Van Gogh's famously tormented life came to an end in July 1890, two days after a self-inflicted gun wound. Two years before that, in an eerily prescient comment, he wrote, "A lot of money is paid for a painter's work once he's dead." This has proved to be dramatically so in the case of Van Gogh himself whose works, which found no buyers in his lifetime, now change hands for tens of millions of pounds.

As a young man, Van Gogh spent some time in London. He arrived first in June 1873 and stayed for more than a year, working as an assistant at the international art dealers Goupil and Co. It was during this period that he lodged in Hackford Road, Vauxhall with a Mrs Loyer. He fell in love with his landlady's daughter and was much hurt when she rejected him.

After a period with Goupil's in Paris, Van Gogh returned to England in the spring of 1876 and, after teaching in Ramsgate, lived and worked in Isleworth in Middlesex where a local clergyman employed him as an occasional teacher and preacher.

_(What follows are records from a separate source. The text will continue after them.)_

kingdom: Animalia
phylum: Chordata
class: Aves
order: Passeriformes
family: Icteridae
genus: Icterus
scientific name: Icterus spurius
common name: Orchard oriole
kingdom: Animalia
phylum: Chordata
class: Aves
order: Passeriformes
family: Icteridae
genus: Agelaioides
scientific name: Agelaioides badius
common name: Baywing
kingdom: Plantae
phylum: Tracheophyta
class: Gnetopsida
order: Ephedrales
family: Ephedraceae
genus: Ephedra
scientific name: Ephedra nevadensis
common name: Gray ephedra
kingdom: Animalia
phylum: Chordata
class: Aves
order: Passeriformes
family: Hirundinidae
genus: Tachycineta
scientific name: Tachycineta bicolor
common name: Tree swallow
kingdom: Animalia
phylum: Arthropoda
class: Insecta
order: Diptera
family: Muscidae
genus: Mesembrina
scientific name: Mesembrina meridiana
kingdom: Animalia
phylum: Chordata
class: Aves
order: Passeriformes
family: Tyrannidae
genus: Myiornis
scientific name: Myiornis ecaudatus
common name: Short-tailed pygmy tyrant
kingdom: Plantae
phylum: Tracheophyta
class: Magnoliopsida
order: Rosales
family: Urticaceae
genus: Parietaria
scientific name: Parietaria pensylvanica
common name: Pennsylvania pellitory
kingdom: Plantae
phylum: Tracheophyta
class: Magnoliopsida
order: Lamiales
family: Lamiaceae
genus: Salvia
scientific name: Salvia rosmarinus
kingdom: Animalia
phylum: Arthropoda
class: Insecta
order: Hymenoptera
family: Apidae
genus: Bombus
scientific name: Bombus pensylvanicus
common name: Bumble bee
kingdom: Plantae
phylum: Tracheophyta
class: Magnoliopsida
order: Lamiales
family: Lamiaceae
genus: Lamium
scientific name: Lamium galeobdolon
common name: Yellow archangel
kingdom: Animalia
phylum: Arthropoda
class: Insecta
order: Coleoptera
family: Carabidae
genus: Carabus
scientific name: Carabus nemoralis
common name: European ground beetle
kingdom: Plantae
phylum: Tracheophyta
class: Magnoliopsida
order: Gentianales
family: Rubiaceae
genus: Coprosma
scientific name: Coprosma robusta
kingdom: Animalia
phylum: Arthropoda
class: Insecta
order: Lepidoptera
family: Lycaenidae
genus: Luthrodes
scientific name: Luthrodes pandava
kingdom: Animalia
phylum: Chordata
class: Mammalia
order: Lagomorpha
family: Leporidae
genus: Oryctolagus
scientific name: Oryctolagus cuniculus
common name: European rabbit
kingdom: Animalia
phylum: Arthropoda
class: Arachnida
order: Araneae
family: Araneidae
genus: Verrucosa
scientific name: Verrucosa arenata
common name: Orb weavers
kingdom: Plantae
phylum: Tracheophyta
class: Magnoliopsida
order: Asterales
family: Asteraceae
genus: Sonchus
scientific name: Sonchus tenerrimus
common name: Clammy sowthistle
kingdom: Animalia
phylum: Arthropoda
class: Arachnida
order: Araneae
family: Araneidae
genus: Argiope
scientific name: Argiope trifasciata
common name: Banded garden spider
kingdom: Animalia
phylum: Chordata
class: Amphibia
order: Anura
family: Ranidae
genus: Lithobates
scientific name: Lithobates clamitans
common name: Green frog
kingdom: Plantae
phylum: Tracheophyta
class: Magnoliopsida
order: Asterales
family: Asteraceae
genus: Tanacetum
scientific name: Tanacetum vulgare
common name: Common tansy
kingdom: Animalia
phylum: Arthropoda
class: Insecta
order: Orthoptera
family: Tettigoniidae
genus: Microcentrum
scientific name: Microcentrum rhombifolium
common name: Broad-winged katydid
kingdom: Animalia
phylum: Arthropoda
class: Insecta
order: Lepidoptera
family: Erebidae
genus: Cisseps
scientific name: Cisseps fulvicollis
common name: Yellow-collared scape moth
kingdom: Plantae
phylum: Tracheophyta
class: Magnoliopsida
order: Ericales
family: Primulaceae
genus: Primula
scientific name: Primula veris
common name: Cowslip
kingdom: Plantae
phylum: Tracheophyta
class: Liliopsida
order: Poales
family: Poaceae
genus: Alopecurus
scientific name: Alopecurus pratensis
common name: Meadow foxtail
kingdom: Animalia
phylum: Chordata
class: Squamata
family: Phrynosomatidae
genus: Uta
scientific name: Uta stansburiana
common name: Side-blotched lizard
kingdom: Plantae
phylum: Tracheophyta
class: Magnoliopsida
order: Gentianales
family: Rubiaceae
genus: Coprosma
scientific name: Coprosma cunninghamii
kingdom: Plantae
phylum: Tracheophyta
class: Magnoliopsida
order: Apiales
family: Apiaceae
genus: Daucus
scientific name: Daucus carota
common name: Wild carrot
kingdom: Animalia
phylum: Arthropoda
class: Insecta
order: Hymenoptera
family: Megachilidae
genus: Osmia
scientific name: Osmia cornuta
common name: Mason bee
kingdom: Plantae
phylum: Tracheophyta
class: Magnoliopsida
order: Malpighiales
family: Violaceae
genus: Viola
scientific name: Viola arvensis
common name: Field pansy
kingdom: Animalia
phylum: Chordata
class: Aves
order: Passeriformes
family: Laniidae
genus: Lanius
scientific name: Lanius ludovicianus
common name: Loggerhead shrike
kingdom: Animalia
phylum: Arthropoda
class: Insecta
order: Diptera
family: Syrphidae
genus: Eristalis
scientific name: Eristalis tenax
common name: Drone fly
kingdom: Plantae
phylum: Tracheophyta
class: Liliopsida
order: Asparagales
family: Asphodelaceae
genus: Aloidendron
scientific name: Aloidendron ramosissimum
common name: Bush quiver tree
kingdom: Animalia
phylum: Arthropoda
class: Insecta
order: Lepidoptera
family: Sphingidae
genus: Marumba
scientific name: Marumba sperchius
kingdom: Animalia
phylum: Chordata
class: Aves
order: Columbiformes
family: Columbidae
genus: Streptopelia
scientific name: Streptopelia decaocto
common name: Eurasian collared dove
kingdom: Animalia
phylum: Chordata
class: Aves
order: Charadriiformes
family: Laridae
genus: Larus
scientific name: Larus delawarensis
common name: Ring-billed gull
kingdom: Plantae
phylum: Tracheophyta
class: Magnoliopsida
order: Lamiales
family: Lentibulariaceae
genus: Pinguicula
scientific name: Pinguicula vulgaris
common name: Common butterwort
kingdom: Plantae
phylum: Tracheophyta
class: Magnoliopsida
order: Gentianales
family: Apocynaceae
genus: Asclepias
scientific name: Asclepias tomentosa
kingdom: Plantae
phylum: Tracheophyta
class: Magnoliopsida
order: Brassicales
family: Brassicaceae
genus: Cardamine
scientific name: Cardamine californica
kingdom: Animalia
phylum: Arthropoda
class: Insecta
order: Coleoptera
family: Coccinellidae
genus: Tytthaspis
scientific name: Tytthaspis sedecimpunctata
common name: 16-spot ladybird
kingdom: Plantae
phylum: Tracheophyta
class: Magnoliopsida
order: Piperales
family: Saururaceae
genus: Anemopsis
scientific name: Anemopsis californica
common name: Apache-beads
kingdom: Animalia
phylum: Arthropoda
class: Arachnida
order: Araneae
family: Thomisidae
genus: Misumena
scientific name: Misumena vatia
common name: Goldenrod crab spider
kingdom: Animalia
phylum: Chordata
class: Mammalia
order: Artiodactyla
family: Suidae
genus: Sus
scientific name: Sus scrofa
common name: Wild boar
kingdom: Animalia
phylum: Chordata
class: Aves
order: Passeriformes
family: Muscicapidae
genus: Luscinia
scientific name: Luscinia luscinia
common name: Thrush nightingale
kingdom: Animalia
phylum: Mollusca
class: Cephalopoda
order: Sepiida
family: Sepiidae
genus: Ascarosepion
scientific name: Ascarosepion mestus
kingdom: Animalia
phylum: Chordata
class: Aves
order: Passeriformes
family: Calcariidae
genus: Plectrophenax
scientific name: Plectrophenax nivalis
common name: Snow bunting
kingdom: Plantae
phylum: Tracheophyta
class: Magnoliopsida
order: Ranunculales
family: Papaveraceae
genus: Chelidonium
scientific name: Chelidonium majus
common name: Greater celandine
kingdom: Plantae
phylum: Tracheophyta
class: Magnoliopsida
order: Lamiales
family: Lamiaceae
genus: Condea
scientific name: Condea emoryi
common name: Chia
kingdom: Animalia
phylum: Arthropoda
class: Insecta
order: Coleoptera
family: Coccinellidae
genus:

Van Gogh went back to Holland in January 1877 to study theology and it was not until the early 1880s that he began to work on his painting in earnest. In 1886 he moved to Paris and came to know artists like Degas, Toulouse-Lautrec and Paul Gauguin but the depression that had haunted him all his life overtook him. He spent time in a mental asylum in the south of France and was under the care of a psychiatrist called Paul Gachet, subject of one of his most famous portraits, when he finally ended his life.